### Task item
Where an image appears, leave it out; otherwise repeat the data exactly.

### Material provided
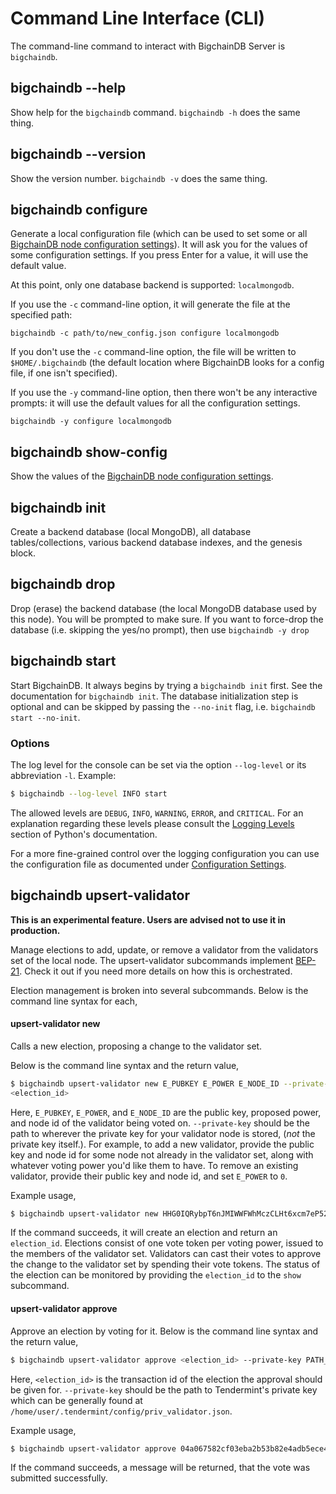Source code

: <!---
Copyright BigchainDB GmbH and BigchainDB contributors
SPDX-License-Identifier: (Apache-2.0 AND CC-BY-4.0)
Code is Apache-2.0 and docs are CC-BY-4.0
--->

# Command Line Interface (CLI)

The command-line command to interact with BigchainDB Server is `bigchaindb`.


## bigchaindb \-\-help

Show help for the `bigchaindb` command. `bigchaindb -h` does the same thing.


## bigchaindb \-\-version

Show the version number. `bigchaindb -v` does the same thing.


## bigchaindb configure

Generate a local configuration file (which can be used to set some or all [BigchainDB node configuration settings](configuration.html)). It will ask you for the values of some configuration settings.
If you press Enter for a value, it will use the default value.

At this point, only one database backend is supported: `localmongodb`.

If you use the `-c` command-line option, it will generate the file at the specified path:
```text
bigchaindb -c path/to/new_config.json configure localmongodb
```

If you don't use the `-c` command-line option, the file will be written to `$HOME/.bigchaindb` (the default location where BigchainDB looks for a config file, if one isn't specified).

If you use the `-y` command-line option, then there won't be any interactive prompts: it will use the default values for all the configuration settings.
```text
bigchaindb -y configure localmongodb
```


## bigchaindb show-config

Show the values of the [BigchainDB node configuration settings](configuration.html).


## bigchaindb init

Create a backend database (local MongoDB), all database tables/collections,
various backend database indexes, and the genesis block.


## bigchaindb drop

Drop (erase) the backend database (the local MongoDB database used by this node).
You will be prompted to make sure.
If you want to force-drop the database (i.e. skipping the yes/no prompt), then use `bigchaindb -y drop`


## bigchaindb start

Start BigchainDB. It always begins by trying a `bigchaindb init` first. See the documentation for `bigchaindb init`.
The database initialization step is optional and can be skipped by passing the `--no-init` flag, i.e. `bigchaindb start --no-init`.

### Options

The log level for the console can be set via the option `--log-level` or its
abbreviation `-l`. Example:

```bash
$ bigchaindb --log-level INFO start
```

The allowed levels are `DEBUG`, `INFO`, `WARNING`, `ERROR`, and `CRITICAL`.
For an explanation regarding these levels please consult the
[Logging Levels](https://docs.python.org/3.6/library/logging.html#levels)
section of Python's documentation.

For a more fine-grained control over the logging configuration you can use the
configuration file as documented under
[Configuration Settings](configuration.html).


## bigchaindb upsert-validator

**This is an experimental feature. Users are advised not to use it in production.**


Manage elections to add, update, or remove a validator from the validators set of the local node. The upsert-validator subcommands implement [BEP-21](https://github.com/bigchaindb/BEPs/tree/master/21). Check it out if you need more details on how this is orchestrated.

Election management is broken into several subcommands. Below is the command line syntax for each,

#### upsert-validator new

Calls a new election, proposing a change to the validator set.

Below is the command line syntax and the return value,

```bash
$ bigchaindb upsert-validator new E_PUBKEY E_POWER E_NODE_ID --private-key PATH_TO_YOUR_PRIVATE_KEY
<election_id>
```

Here, `E_PUBKEY`, `E_POWER`, and `E_NODE_ID` are the public key, proposed power, and node id of the validator being voted on. `--private-key` should be the path to wherever the private key for your validator node is stored, (*not* the private key itself.). For example, to add a new validator, provide the public key and node id for some node not already in the validator set, along with whatever voting power you'd like them to have. To remove an existing validator, provide their public key and node id, and set `E_POWER` to `0`.

Example usage,

```bash
$ bigchaindb upsert-validator new HHG0IQRybpT6nJMIWWFWhMczCLHt6xcm7eP52GnGuPY= 1 fb7140f03a4ffad899fabbbf655b97e0321add66 --private-key /home/user/.tendermint/config/priv_validator.json
```

If the command succeeds, it will create an election and return an `election_id`. Elections consist of one vote token per voting power, issued to the members of the validator set. Validators can cast their votes to approve the change to the validator set by spending their vote tokens. The status of the election can be monitored by providing the `election_id` to the `show` subcommand.

#### upsert-validator approve
 Approve an election by voting for it.
 Below is the command line syntax and the return value,
 ```bash
$ bigchaindb upsert-validator approve <election_id> --private-key PATH_TO_YOUR_PRIVATE_KEY
```
 Here, `<election_id>` is the transaction id of the election the approval should be given for. `--private-key` should be the path to Tendermint's private key which can be generally found at `/home/user/.tendermint/config/priv_validator.json`.

 Example usage,
 ```bash
$ bigchaindb upsert-validator approve 04a067582cf03eba2b53b82e4adb5ece424474cbd4f7183780855a93ac5e3caa --private-key /home/user/.tendermint/config/priv_validator.json
```
 If the command succeeds, a message will be returned, that the vote was submitted successfully.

### Reply
Source code

: <!---
Copyright BigchainDB GmbH and BigchainDB contributors
SPDX-License-Identifier: (Apache-2.0 AND CC-BY-4.0)
Code is Apache-2.0 and docs are CC-BY-4.0
--->

# Command Line Interface (CLI)

The command-line command to interact with BigchainDB Server is `bigchaindb`.


## bigchaindb \-\-help

Show help for the `bigchaindb` command. `bigchaindb -h` does the same thing.


## bigchaindb \-\-version

Show the version number. `bigchaindb -v` does the same thing.


## bigchaindb configure

Generate a local configuration file (which can be used to set some or all [BigchainDB node configuration settings](configuration.html)). It will ask you for the values of some configuration settings.
If you press Enter for a value, it will use the default value.

At this point, only one database backend is supported: `localmongodb`.

If you use the `-c` command-line option, it will generate the file at the specified path:
```text
bigchaindb -c path/to/new_config.json configure localmongodb
```

If you don't use the `-c` command-line option, the file will be written to `$HOME/.bigchaindb` (the default location where BigchainDB looks for a config file, if one isn't specified).

If you use the `-y` command-line option, then there won't be any interactive prompts: it will use the default values for all the configuration settings.
```text
bigchaindb -y configure localmongodb
```


## bigchaindb show-config

Show the values of the [BigchainDB node configuration settings](configuration.html).


## bigchaindb init

Create a backend database (local MongoDB), all database tables/collections,
various backend database indexes, and the genesis block.


## bigchaindb drop

Drop (erase) the backend database (the local MongoDB database used by this node).
You will be prompted to make sure.
If you want to force-drop the database (i.e. skipping the yes/no prompt), then use `bigchaindb -y drop`


## bigchaindb start

Start BigchainDB. It always begins by trying a `bigchaindb init` first. See the documentation for `bigchaindb init`.
The database initialization step is optional and can be skipped by passing the `--no-init` flag, i.e. `bigchaindb start --no-init`.

### Options

The log level for the console can be set via the option `--log-level` or its
abbreviation `-l`. Example:

```bash
$ bigchaindb --log-level INFO start
```

The allowed levels are `DEBUG`, `INFO`, `WARNING`, `ERROR`, and `CRITICAL`.
For an explanation regarding these levels please consult the
[Logging Levels](https://docs.python.org/3.6/library/logging.html#levels)
section of Python's documentation.

For a more fine-grained control over the logging configuration you can use the
configuration file as documented under
[Configuration Settings](configuration.html).


## bigchaindb upsert-validator

**This is an experimental feature. Users are advised not to use it in production.**


Manage elections to add, update, or remove a validator from the validators set of the local node. The upsert-validator subcommands implement [BEP-21](https://github.com/bigchaindb/BEPs/tree/master/21). Check it out if you need more details on how this is orchestrated.

Election management is broken into several subcommands. Below is the command line syntax for each,

#### upsert-validator new

Calls a new election, proposing a change to the validator set.

Below is the command line syntax and the return value,

```bash
$ bigchaindb upsert-validator new E_PUBKEY E_POWER E_NODE_ID --private-key PATH_TO_YOUR_PRIVATE_KEY
<election_id>
```

Here, `E_PUBKEY`, `E_POWER`, and `E_NODE_ID` are the public key, proposed power, and node id of the validator being voted on. `--private-key` should be the path to wherever the private key for your validator node is stored, (*not* the private key itself.). For example, to add a new validator, provide the public key and node id for some node not already in the validator set, along with whatever voting power you'd like them to have. To remove an existing validator, provide their public key and node id, and set `E_POWER` to `0`.

Example usage,

```bash
$ bigchaindb upsert-validator new HHG0IQRybpT6nJMIWWFWhMczCLHt6xcm7eP52GnGuPY= 1 fb7140f03a4ffad899fabbbf655b97e0321add66 --private-key /home/user/.tendermint/config/priv_validator.json
```

If the command succeeds, it will create an election and return an `election_id`. Elections consist of one vote token per voting power, issued to the members of the validator set. Validators can cast their votes to approve the change to the validator set by spending their vote tokens. The status of the election can be monitored by providing the `election_id` to the `show` subcommand.

#### upsert-validator approve
 Approve an election by voting for it.
 Below is the command line syntax and the return value,
 ```bash
$ bigchaindb upsert-validator approve <election_id> --private-key PATH_TO_YOUR_PRIVATE_KEY
```
 Here, `<election_id>` is the transaction id of the election the approval should be given for. `--private-key` should be the path to Tendermint's private key which can be generally found at `/home/user/.tendermint/config/priv_validator.json`.

 Example usage,
 ```bash
$ bigchaindb upsert-validator approve 04a067582cf03eba2b53b82e4adb5ece424474cbd4f7183780855a93ac5e3caa --private-key /home/user/.tendermint/config/priv_validator.json
```
 If the command succeeds, a message will be returned, that the vote was submitted successfully.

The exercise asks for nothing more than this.